Die beiden gehaltenen Elfmeter gegen GC dürften für Jonas Omlin im Nachgang noch teuer werden. «Für jeden gehaltenen Penalty muss man bei uns einen Apéro ausgeben», erklärt Kollege Fabian Frei. Im Spass fügt er hinzu: «Wir müssen den Omlin jetzt nicht über den grünen Klee loben. Schliesslich wird er fürs Bällehalten bezahlt.»

Solche Sprüche wird sich die neue Nummer 1 beim FCB in den kommenden Tagen noch oft anhören müssen. Denn zwei Elfmeter in einem Spiel ohne Penaltyschiessen zu halten, kommt nicht alle Tage vor. Pascal Zuberbühler schaffte dieses Kunststück einst.

Im Uefa Cup 2004 beim 2:1-Sieg des FCB bei Ferencvaros Budapest. Omlins Vorgänger Tomas Vaclik hielt in seiner gesamten FCB-Zeit dagegen nur drei Elfmeter, den letzten im August 2015. Und auch Yann Sommer und Franco Costanzo schafften in ihrer Karriere nie, was Omlin in seinem fünften Spiel für Rotblau bereits gelang.

Glück und Erfahrung

Mit seinen Paraden verhinderte der 24-Jährige in der Schlussphase gegen GC, dass der FCB kein zweites BVB-Schalke erleben musste. Im Revierderby vergangene Saison holte Schalke nach einem 0:4-Rückstand noch ein 4:4. Gleiches drohte am Samstag dem FCB, doch Omlin hatte etwas dagegen.

Erst kratzt er einen Sigurjonsson-Freistoss (63.) aus dem Winkel, dann pariert er beim Stand von 4:1 erst den Elfmeter des Isländers (83.) und wenig später den von Djuricin (92.). «Sigurjonsson hat schon vergangene Saison gegen mich in die linke Ecke geschossen und damals für St. Gallen gegen Luzern getroffen. Deswegen bin ich da wieder hingesprungen. Bei Djuricin bin ich auf gut Glück einfach in die andere Ecke», sagt Omlin.

Super League, 2018/19, 3. Runde, FC Basel – Grasshoppers, Highlights

Super League, 2018/19, 3. Runde, FC Basel – Grasshoppers, Highlights

Dass er in seiner gesamten Profi-Karriere zuvor noch keinen Elfmeter gehalten hatte, verschweigt er. Doch ein Blick in die Statistik verrät, dass alle 15 Elfmeter, denen sich Omlin für Kriens, Le Mont und Luzern ausgesetzt sah, drin waren.
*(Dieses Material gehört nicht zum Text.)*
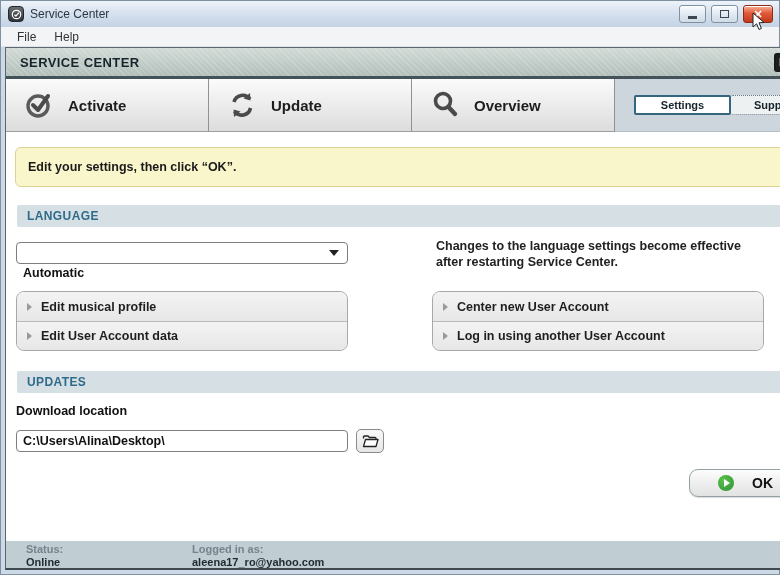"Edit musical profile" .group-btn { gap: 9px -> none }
Wie fühlt es sich also an, dieses unbekannte Gefühl eines gehaltenen Elfmeters in der Super League gleich zweimal innert neun Minuten zu erleben? «Mein Selbstvertrauen ist gleich wie vorher. Klar, habe ich so etwas noch nie erlebt. Doch das Glück war auch auf meiner Seite», sagt Omlin.

Der Goalie hat mehr zu tun

Nach dem Abgang von Tomas Vaclik zum FC Sevilla wurde der als Back-up eingeplante Neuzugang gleich voll in die Verantwortung genommen. «Bei uns stand nie zur Diskussion, dass er die Nummer 1 nicht kann. Spätestens jetzt wissen alle, dass Omlin eine echte Granate ist», sagt Frei. Während die neue Nummer 1 in den Testspielen noch den ein oder anderen Wackler hatte, avancierte Omlin schon in den ersten vier sieglosen Saisonspielen zum besten Basler. Seine kriselnden Vorderleute beschafften ihm eine Menge Arbeit.

Während der FCB in der Saison 17/18 im Schnitt knapp zehn Torschüsse pro Partie zuliess, sind es jetzt durchschnittlich 14,4. In der noch jungen Saison kamen schon 33 Schüsse auf den Kasten von Omlin. 15 Grosschancen vereitelte er, 10-mal musste er schuldlos hinter sich greifen. Zum Vergleich: Tomas Vaclik war zu Beginn der vergangenen Saison meist beschäftigungslos und vereitelte erst im elften Liga-Spiel seine 15. Grosschance.

Nach dem Sieg gegen GC lobte auch Trainer Marcel Koller seinen Torhüter, und Ricky van Wolfswinkel formulierte es treffend: «GC hat Elfmeter, but we have Omlin.» Wäre nur noch die Sache mit dem Apéro zu klären. Omlin sagt, Freis Regel stehe nicht im Reglement. Doch wer zwei Elfmeter in einem Spiel hält, kann auch die ungeschriebenen Gesetzte des Fabian Frei zumindest einmal befolgen.